REQUIRED ACTION. For the listing below, print exactly the lines from the line with "полную версию игры" to the line with "гонщиком Тони Стюартом, трехкратным чемпионом", both included, and nothing beyond them.
··· ENTRIES PROVIDED
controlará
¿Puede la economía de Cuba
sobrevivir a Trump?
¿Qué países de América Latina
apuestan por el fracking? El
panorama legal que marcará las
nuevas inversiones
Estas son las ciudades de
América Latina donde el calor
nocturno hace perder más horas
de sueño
······
··· ENTRIES PROVIDED
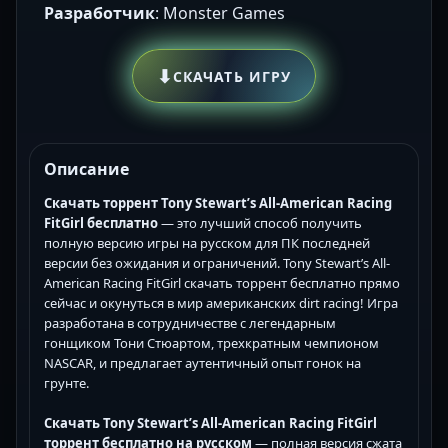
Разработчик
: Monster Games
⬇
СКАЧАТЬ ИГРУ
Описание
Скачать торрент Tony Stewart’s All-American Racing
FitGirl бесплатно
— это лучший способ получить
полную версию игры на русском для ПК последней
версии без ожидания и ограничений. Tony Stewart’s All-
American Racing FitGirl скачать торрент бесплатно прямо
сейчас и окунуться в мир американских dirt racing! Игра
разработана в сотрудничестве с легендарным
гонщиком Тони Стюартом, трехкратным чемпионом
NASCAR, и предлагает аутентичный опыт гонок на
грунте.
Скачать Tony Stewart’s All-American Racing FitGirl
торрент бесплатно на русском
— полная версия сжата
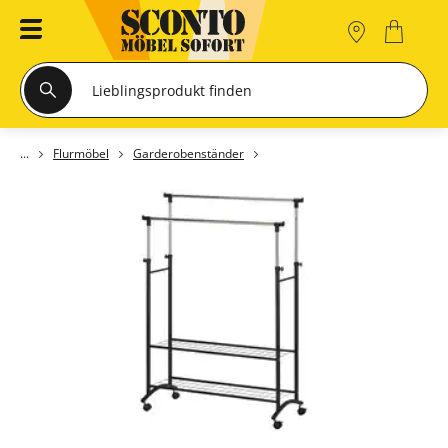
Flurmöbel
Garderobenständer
······
RESULT.
полную версию игры на русском для ПК последней
версии без ожидания и ограничений. Tony Stewart’s All-
American Racing FitGirl скачать торрент бесплатно прямо
сейчас и окунуться в мир американских dirt racing! Игра
разработана в сотрудничестве с легендарным
гонщиком Тони Стюартом, трехкратным чемпионом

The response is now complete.